§ **Recorded data**
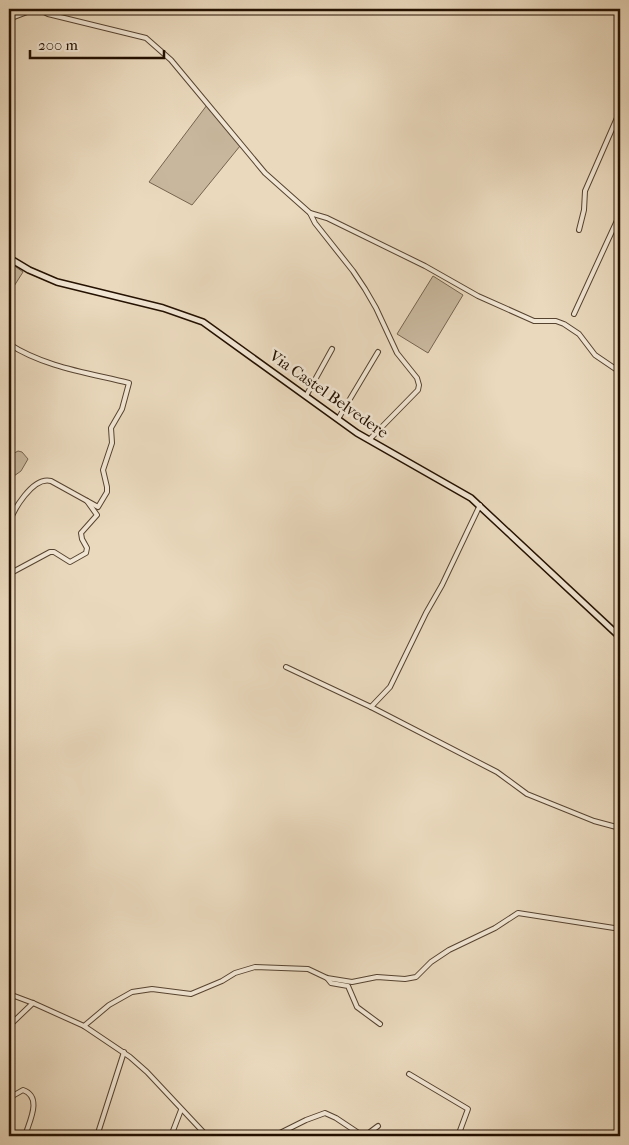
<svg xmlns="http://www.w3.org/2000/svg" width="629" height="1145" viewBox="0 0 629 1145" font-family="'IM FELL French Canon',serif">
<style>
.green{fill:#c8b79d;stroke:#76644f}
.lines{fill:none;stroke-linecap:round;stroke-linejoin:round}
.street-casing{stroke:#564330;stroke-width:6}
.secondary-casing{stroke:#241101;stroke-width:8}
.street{stroke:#f1e6d4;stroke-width:4}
.secondary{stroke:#f1e6d4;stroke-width:5}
.labels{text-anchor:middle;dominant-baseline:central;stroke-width:5;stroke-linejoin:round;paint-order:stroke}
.street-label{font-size:16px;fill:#241101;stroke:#f1e6d4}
</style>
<rect width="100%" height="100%" fill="#ead9bd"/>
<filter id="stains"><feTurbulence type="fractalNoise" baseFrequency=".004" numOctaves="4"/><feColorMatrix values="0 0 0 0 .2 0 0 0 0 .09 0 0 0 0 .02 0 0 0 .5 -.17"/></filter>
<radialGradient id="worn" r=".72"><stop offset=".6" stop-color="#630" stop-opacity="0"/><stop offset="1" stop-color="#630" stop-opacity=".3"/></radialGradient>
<g class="green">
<polygon points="207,105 240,146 192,205 149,182"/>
<polygon points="9,262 23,272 9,294"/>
<polygon points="433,276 463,295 428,353 397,334"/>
<polygon points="18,451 22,452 28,459 21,471 14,476 9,472 9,456"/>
</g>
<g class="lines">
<g class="street-casing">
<g id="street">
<polyline points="44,9 44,12 48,14 146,38 171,60 265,173 310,213 315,223 353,271 365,289 376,308 397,353 417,378 419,385 418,390 369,440"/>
<polyline points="9,19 35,9"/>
<polyline points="310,213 327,218 425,266 478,296 534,321 556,321 564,324 579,334 595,355 620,372"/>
<polyline points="579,230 584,210 585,191 620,111"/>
<polyline points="574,314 620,214"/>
<path d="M9,344c35,23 80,29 120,39l-7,26 -11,19 1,15 -9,27 4,17v5l-9,15 -47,-26c-18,-5 -38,29 -42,43"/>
<polyline points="306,396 332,349"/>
<polyline points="338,419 378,352"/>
<polyline points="9,574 50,552 54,552 70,562 86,553 87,548 82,539 81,533 97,515 87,501"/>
<polyline points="286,667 371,707 497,772 527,794 594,821 620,828"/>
<polyline points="371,707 390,687 426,613 442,585 480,505"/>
<polyline points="327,978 331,983 348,986 357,1007 380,1024"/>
<polyline points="9,994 33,1003 84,1026 130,1057 147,1072 207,1136"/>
<polyline points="9,1026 33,1003"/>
<polyline points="84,1026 109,1005 132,992 152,989 191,994 222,981 235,973 255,967 308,969 327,978 352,982 377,977 405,979 416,977 431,962 449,950 495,928 518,913 614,928 620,927"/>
<polyline points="409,1074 468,1109 458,1136"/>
<path d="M9,1098l14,-8c20,7 6,32 2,46"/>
<polyline points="97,1136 124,1052"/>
<polyline points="171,1136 181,1110"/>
<polyline points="274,1136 306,1120 325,1113 336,1118 363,1136 366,1135 378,1126"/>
</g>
</g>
<g class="secondary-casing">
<polyline id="secondary" points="9,258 29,270 57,282 163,308 203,322 357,433 471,498 620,637"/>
</g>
<use href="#street" class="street"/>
<use href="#secondary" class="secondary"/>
</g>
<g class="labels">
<g class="street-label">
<text transform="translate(329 394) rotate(35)">Via Castel Belvedere</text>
</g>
</g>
<rect width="629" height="1145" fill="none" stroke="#ead9bd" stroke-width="30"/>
<rect x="10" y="10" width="609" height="1125" fill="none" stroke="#241101" stroke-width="2.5"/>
<rect x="15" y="15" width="599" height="1115" fill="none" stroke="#241101"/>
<path d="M30 50v8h134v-8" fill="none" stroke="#241101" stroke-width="2.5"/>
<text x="38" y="50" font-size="15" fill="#241101" stroke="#f1e6d4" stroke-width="4" paint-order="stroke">200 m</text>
<rect width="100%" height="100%" filter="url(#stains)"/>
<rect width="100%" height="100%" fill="url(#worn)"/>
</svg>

§ **Task prompt**
Keeping every word as it is, write out all the data and omit the pictures.

§ **Reply**
<svg xmlns="http://www.w3.org/2000/svg" width="629" height="1145" viewBox="0 0 629 1145" font-family="'IM FELL French Canon',serif">
<style>
.green{fill:#c8b79d;stroke:#76644f}
.lines{fill:none;stroke-linecap:round;stroke-linejoin:round}
.street-casing{stroke:#564330;stroke-width:6}
.secondary-casing{stroke:#241101;stroke-width:8}
.street{stroke:#f1e6d4;stroke-width:4}
.secondary{stroke:#f1e6d4;stroke-width:5}
.labels{text-anchor:middle;dominant-baseline:central;stroke-width:5;stroke-linejoin:round;paint-order:stroke}
.street-label{font-size:16px;fill:#241101;stroke:#f1e6d4}
</style>
<rect width="100%" height="100%" fill="#ead9bd"/>
<filter id="stains"><feTurbulence type="fractalNoise" baseFrequency=".004" numOctaves="4"/><feColorMatrix values="0 0 0 0 .2 0 0 0 0 .09 0 0 0 0 .02 0 0 0 .5 -.17"/></filter>
<radialGradient id="worn" r=".72"><stop offset=".6" stop-color="#630" stop-opacity="0"/><stop offset="1" stop-color="#630" stop-opacity=".3"/></radialGradient>
<g class="green">
<polygon points="207,105 240,146 192,205 149,182"/>
<polygon points="9,262 23,272 9,294"/>
<polygon points="433,276 463,295 428,353 397,334"/>
<polygon points="18,451 22,452 28,459 21,471 14,476 9,472 9,456"/>
</g>
<g class="lines">
<g class="street-casing">
<g id="street">
<polyline points="44,9 44,12 48,14 146,38 171,60 265,173 310,213 315,223 353,271 365,289 376,308 397,353 417,378 419,385 418,390 369,440"/>
<polyline points="9,19 35,9"/>
<polyline points="310,213 327,218 425,266 478,296 534,321 556,321 564,324 579,334 595,355 620,372"/>
<polyline points="579,230 584,210 585,191 620,111"/>
<polyline points="574,314 620,214"/>
<path d="M9,344c35,23 80,29 120,39l-7,26 -11,19 1,15 -9,27 4,17v5l-9,15 -47,-26c-18,-5 -38,29 -42,43"/>
<polyline points="306,396 332,349"/>
<polyline points="338,419 378,352"/>
<polyline points="9,574 50,552 54,552 70,562 86,553 87,548 82,539 81,533 97,515 87,501"/>
<polyline points="286,667 371,707 497,772 527,794 594,821 620,828"/>
<polyline points="371,707 390,687 426,613 442,585 480,505"/>
<polyline points="327,978 331,983 348,986 357,1007 380,1024"/>
<polyline points="9,994 33,1003 84,1026 130,1057 147,1072 207,1136"/>
<polyline points="9,1026 33,1003"/>
<polyline points="84,1026 109,1005 132,992 152,989 191,994 222,981 235,973 255,967 308,969 327,978 352,982 377,977 405,979 416,977 431,962 449,950 495,928 518,913 614,928 620,927"/>
<polyline points="409,1074 468,1109 458,1136"/>
<path d="M9,1098l14,-8c20,7 6,32 2,46"/>
<polyline points="97,1136 124,1052"/>
<polyline points="171,1136 181,1110"/>
<polyline points="274,1136 306,1120 325,1113 336,1118 363,1136 366,1135 378,1126"/>
</g>
</g>
<g class="secondary-casing">
<polyline id="secondary" points="9,258 29,270 57,282 163,308 203,322 357,433 471,498 620,637"/>
</g>
<use href="#street" class="street"/>
<use href="#secondary" class="secondary"/>
</g>
<g class="labels">
<g class="street-label">
<text transform="translate(329 394) rotate(35)">Via Castel Belvedere</text>
</g>
</g>
<rect width="629" height="1145" fill="none" stroke="#ead9bd" stroke-width="30"/>
<rect x="10" y="10" width="609" height="1125" fill="none" stroke="#241101" stroke-width="2.5"/>
<rect x="15" y="15" width="599" height="1115" fill="none" stroke="#241101"/>
<path d="M30 50v8h134v-8" fill="none" stroke="#241101" stroke-width="2.5"/>
<text x="38" y="50" font-size="15" fill="#241101" stroke="#f1e6d4" stroke-width="4" paint-order="stroke">200 m</text>
<rect width="100%" height="100%" filter="url(#stains)"/>
<rect width="100%" height="100%" fill="url(#worn)"/>
</svg>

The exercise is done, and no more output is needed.